As a short-hand, I say that coverage.py measures what lines were executed, but it collects more information than that. It can measure what branches were taken, and if you have contexts enabled, for each line or branch, it will also measure what contexts they were executed in.

Let’s look at each phase in more detail.

Execution

At the heart of the execution phase is a measurement core. It listens for execution events from the Python interpreter, and captures raw data about what has executed.

Coverage.py has three cores: ctrace and pytrace use trace functions with sys.settrace, and sysmon uses sys.monitoring for events.

A trace function is a function that the Python interpreter invokes for each line executed in a program. Coverage.py uses trace functions that record each file and line number as it is executed. The ctrace trace function is implemented in C for speed, while pytrace is implemented in Python for portability.

For more details of trace functions, see the Python docs for sys.settrace, or if you are really brave, How C trace functions really work.

Executing a function for every line in your program can make execution very slow. Coverage.py’s trace function is implemented in C to reduce that overhead. It also takes care to not trace code that you aren’t interested in.
The sys.monitoring API is available on Python 3.12 and later. The sysmon core uses it to get execution events from the interpreter with much lower overhead than trace functions.

It does this by disabling events once they have been seen. This means that complex features like dynamic contexts are not supported yet, but for simple line and branch coverage, it is much faster than trace functions.

When measuring branch coverage, the same event collectors are used, but instead of recording line numbers, coverage.py records pairs of line numbers. Each line event records the line number, then the next event records the pair (prev, this) to indicate that execution transitioned from the previous line to this line. Internally, these are called arcs.

As the data is being collected, coverage.py writes the data to a file, usually named .coverage. This is a SQLite database containing all of the measured data.

Plugins

Of course coverage.py mostly measures execution of Python files. But it can also be used to analyze other kinds of execution. File tracer plugins provide support for non-Python files. For example, Django HTML templates result in Python code being executed somewhere, but as a developer, you want that execution mapped back to your .html template file.

During execution, each new Python file encountered is provided to the plugins to consider. A plugin can claim the file and then convert the runtime Python execution into source-level data to be recorded.

Dynamic contexts

When using dynamic contexts, there is a current dynamic context that changes over the course of execution. It starts as empty. While it is empty, every time a new function is entered, a check is made to see if the dynamic context should change. While a non-empty dynamic context is current, the check is skipped until the function that started the context returns.

Analysis

After your program has been executed and the line numbers recorded, coverage.py needs to determine what lines could have been executed. Luckily, compiled Python files (.pyc files) have a table of line numbers in them. Coverage.py reads this table to get the set of executable lines, with a little more source analysis to leave out things like docstrings.

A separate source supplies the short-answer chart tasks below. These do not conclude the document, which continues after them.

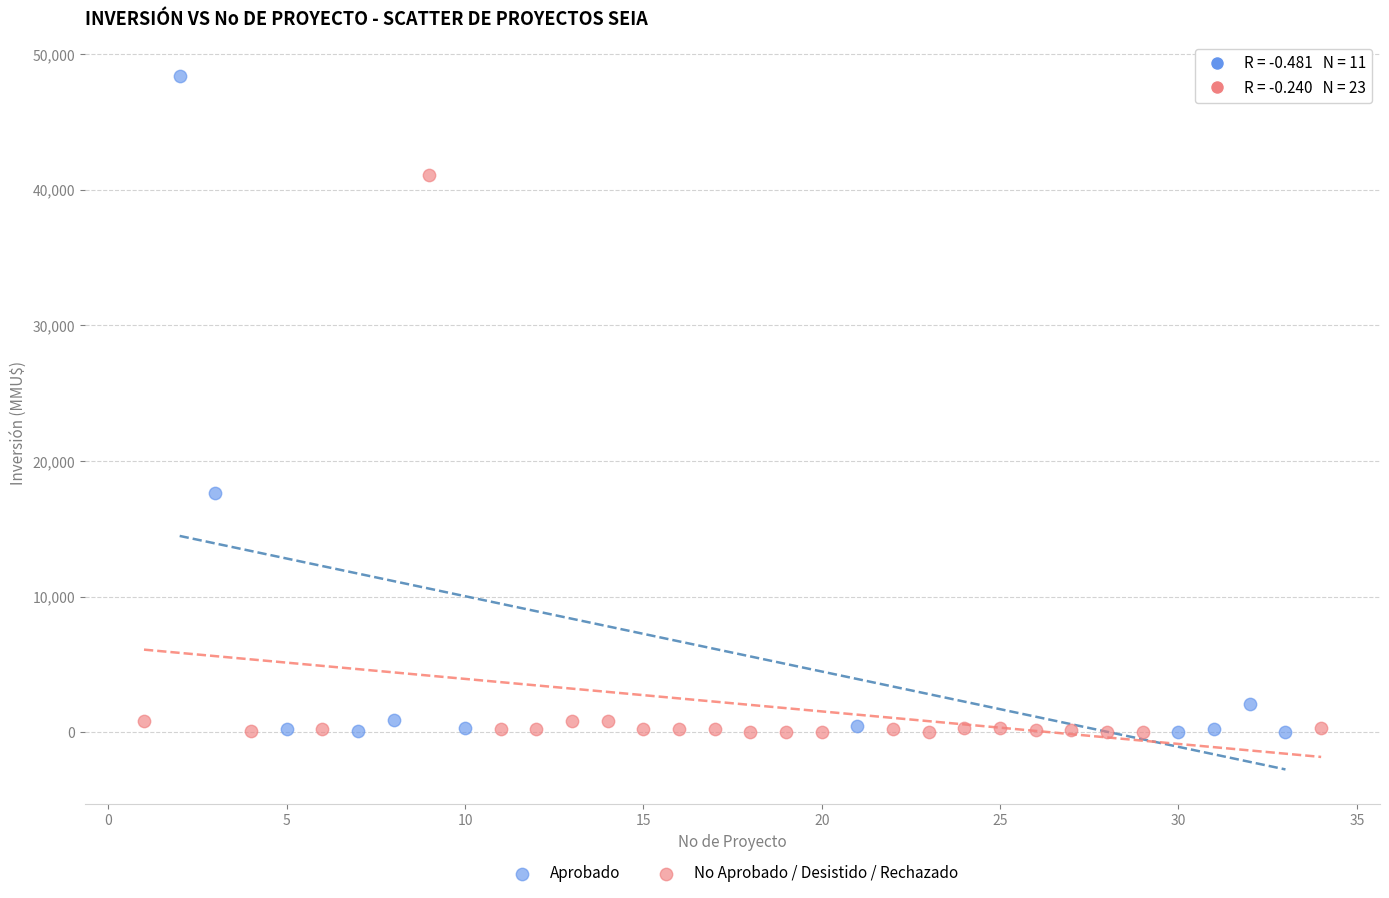

Which series has the largest Y range (max minus min)?

Aprobado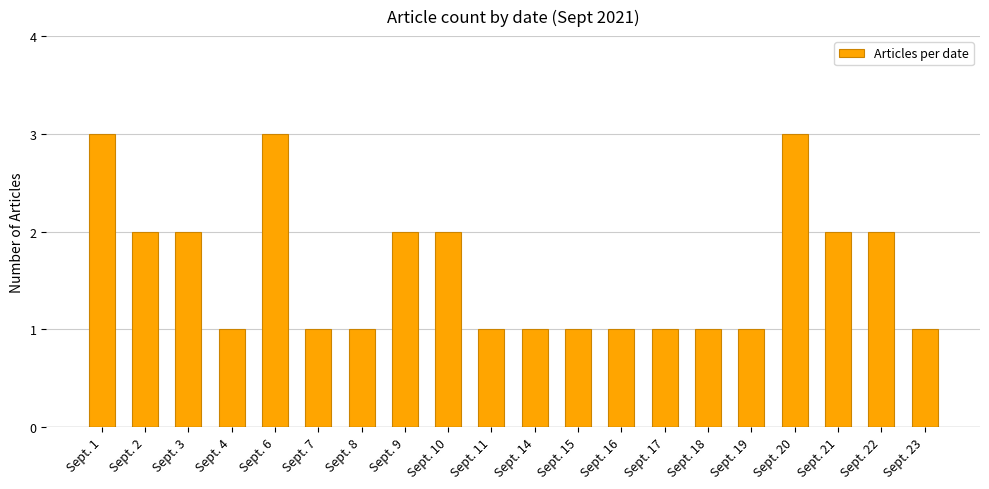

What is the smallest value displayed?

1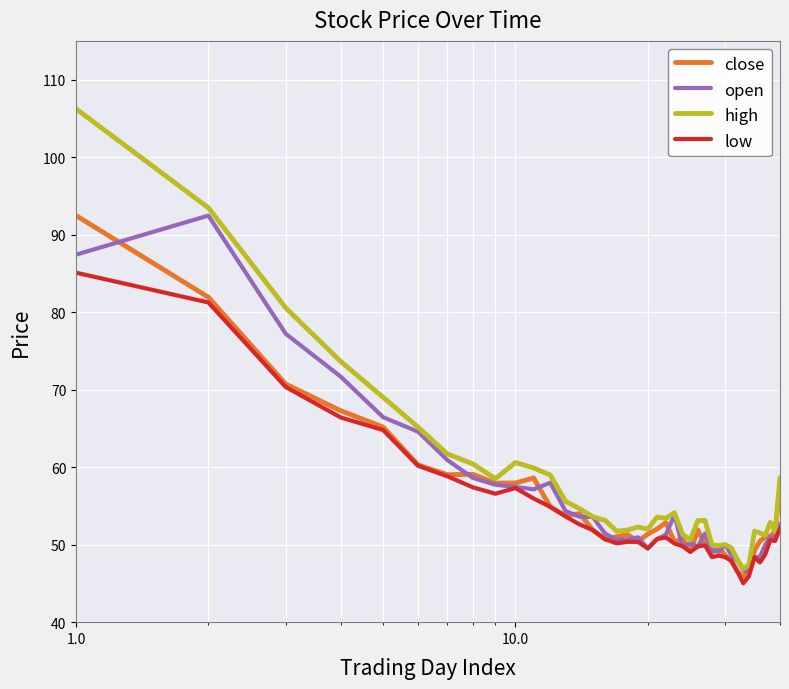

What is the maximum value for high?

106.2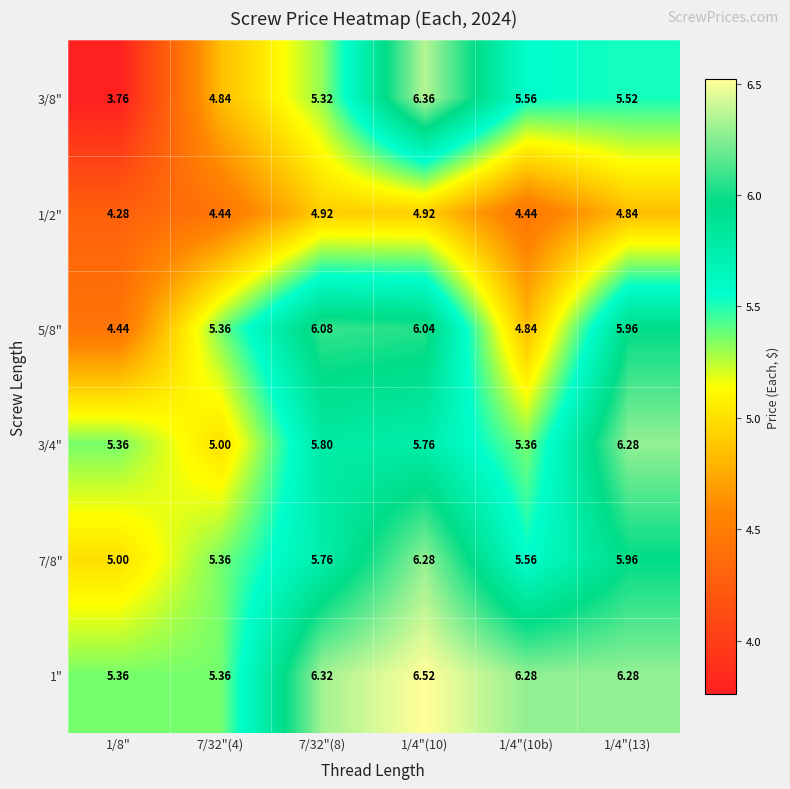

Count the number of data series in this chart.

6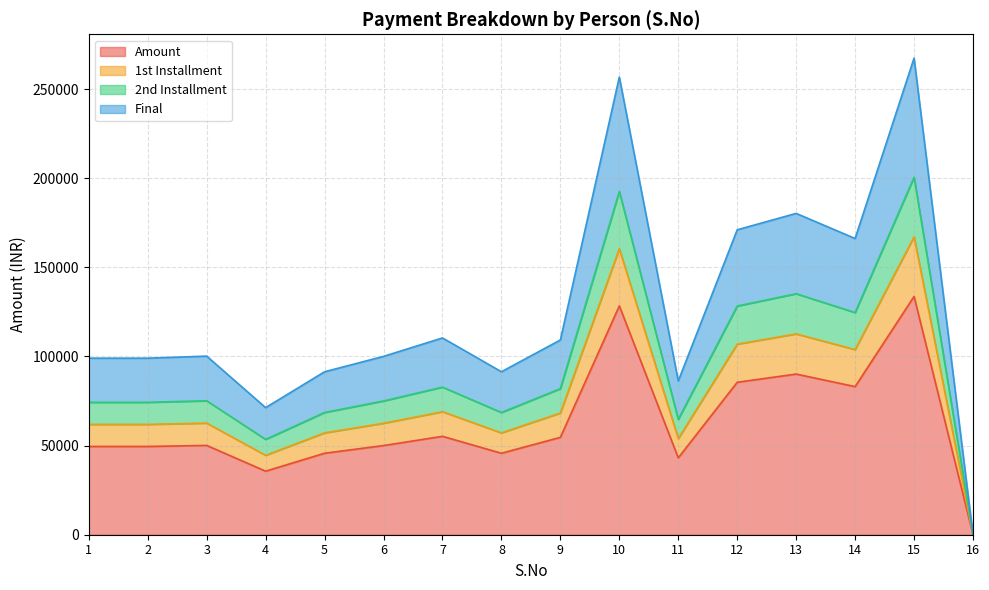

How many interior local peaks does the 2nd Installment series have?

5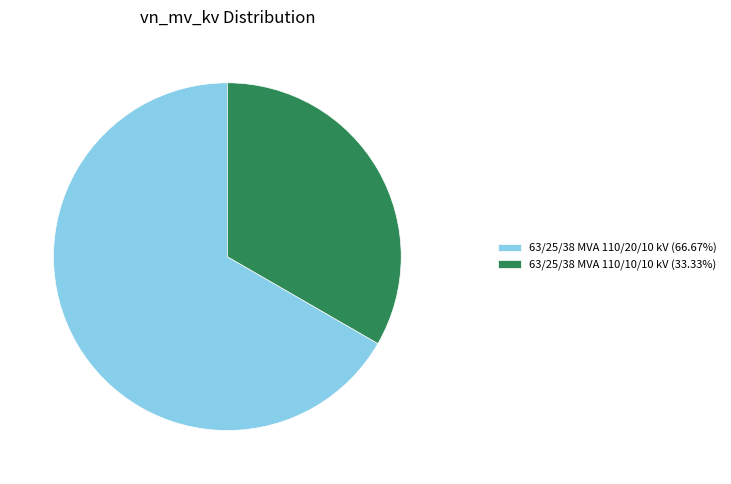

Approximately how many times larger is the value at 63/25/38 MVA 110/10/10 kV (33.33%) compared to 63/25/38 MVA 110/20/10 kV (66.67%)?

0.5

The data file is read to get the set of lines that were executed. The difference between the executable lines and the executed lines are the lines that were not executed.

The same principle applies for branch measurement, though the process for determining possible branches is more involved. Coverage.py uses the abstract syntax tree of the Python source file to determine the set of possible branches.

Reporting

Once we have the set of executed lines and missing lines, reporting is a matter of formatting that information in a useful way. Each reporting method (text, HTML, JSON, annotated source, XML) has a different output format, but the process is the same: write out the information in the particular format, possibly including the source code itself.